- [OBJECTIVE] Format the lines below, from the one containing "genus: Allograpta" through the one containing "genus: Euphorbia", as a numbered list, leaving out any blank lines.

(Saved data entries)
┌────────

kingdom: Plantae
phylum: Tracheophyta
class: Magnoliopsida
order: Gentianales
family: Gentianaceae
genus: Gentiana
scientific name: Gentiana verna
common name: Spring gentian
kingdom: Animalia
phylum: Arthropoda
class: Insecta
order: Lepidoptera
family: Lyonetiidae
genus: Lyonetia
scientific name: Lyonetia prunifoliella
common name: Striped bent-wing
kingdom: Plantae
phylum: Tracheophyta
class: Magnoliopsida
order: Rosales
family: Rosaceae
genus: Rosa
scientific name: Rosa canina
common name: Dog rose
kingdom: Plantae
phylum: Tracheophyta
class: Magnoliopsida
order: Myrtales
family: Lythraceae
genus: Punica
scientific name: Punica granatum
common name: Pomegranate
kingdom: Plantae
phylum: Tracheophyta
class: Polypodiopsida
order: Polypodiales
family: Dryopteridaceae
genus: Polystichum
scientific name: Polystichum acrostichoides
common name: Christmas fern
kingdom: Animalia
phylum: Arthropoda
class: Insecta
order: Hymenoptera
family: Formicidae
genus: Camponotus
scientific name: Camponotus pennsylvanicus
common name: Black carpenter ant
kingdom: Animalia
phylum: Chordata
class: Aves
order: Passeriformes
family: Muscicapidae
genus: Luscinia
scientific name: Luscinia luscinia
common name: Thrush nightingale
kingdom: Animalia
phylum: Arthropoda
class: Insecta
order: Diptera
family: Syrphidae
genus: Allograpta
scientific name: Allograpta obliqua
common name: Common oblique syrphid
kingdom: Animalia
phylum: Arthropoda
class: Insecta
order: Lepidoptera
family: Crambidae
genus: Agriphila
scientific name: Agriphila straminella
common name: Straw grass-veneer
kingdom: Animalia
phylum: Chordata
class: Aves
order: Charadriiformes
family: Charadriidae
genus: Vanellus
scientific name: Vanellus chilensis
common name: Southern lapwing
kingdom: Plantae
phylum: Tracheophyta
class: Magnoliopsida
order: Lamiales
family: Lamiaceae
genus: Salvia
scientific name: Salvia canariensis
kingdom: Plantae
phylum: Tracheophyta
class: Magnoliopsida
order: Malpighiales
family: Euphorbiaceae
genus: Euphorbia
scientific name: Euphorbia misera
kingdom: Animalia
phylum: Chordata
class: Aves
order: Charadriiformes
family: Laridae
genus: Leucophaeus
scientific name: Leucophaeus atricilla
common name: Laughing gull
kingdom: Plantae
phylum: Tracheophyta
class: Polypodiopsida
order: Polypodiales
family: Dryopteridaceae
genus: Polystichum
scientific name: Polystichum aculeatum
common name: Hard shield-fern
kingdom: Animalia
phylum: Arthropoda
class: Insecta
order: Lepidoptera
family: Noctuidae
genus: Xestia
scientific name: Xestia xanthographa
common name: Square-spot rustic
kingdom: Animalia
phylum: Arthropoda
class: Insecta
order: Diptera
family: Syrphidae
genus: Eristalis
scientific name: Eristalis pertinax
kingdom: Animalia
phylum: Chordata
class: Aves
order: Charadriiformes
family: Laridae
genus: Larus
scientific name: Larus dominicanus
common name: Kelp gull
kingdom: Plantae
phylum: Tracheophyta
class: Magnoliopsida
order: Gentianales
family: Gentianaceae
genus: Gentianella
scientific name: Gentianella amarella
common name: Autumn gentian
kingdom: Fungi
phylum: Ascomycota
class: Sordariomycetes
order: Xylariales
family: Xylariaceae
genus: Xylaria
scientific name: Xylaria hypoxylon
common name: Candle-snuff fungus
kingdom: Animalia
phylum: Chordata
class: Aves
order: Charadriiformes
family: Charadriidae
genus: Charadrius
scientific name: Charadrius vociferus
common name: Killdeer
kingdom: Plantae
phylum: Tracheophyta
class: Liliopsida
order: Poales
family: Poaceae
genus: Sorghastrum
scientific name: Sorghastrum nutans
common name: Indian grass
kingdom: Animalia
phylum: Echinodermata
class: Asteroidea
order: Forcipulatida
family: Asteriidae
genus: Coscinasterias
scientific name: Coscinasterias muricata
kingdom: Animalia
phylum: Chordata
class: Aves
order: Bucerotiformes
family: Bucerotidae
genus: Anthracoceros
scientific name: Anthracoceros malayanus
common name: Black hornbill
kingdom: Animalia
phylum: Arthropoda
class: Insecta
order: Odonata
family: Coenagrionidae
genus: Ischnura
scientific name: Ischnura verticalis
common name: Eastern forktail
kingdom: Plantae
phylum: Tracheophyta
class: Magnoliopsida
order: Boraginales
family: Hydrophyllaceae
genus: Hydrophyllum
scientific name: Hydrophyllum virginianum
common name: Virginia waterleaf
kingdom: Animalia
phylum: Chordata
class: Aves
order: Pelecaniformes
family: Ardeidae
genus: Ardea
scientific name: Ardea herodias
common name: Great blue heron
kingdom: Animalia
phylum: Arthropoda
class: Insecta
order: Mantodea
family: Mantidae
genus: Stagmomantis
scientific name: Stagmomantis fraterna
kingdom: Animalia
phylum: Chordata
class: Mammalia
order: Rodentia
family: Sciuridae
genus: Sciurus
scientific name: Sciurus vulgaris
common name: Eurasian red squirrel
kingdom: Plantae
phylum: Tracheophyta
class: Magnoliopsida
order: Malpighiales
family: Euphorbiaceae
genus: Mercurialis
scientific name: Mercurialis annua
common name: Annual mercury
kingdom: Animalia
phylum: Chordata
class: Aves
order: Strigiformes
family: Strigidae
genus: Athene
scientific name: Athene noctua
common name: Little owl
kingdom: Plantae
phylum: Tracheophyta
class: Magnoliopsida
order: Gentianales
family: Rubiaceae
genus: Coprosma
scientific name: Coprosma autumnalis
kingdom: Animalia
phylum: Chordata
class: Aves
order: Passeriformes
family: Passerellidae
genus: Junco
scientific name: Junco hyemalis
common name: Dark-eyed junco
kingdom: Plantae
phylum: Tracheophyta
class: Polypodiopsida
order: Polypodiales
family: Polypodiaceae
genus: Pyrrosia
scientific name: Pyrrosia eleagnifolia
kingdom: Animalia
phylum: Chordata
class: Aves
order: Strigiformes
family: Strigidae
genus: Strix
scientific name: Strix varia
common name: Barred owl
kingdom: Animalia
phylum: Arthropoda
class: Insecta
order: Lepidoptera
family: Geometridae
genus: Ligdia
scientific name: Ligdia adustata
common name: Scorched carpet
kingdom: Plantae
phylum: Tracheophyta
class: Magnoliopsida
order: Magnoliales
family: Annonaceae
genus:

└────────

- [FULL ANSWER]
1. genus: Allograpta
2. scientific name: Allograpta obliqua
3. common name: Common oblique syrphid
4. kingdom: Animalia
5. phylum: Arthropoda
6. class: Insecta
7. order: Lepidoptera
8. family: Crambidae
9. genus: Agriphila
10. scientific name: Agriphila straminella
11. common name: Straw grass-veneer
12. kingdom: Animalia
13. phylum: Chordata
14. class: Aves
15. order: Charadriiformes
16. family: Charadriidae
17. genus: Vanellus
18. scientific name: Vanellus chilensis
19. common name: Southern lapwing
20. kingdom: Plantae
21. phylum: Tracheophyta
22. class: Magnoliopsida
23. order: Lamiales
24. family: Lamiaceae
25. genus: Salvia
26. scientific name: Salvia canariensis
27. kingdom: Plantae
28. phylum: Tracheophyta
29. class: Magnoliopsida
30. order: Malpighiales
31. family: Euphorbiaceae
32. genus: Euphorbia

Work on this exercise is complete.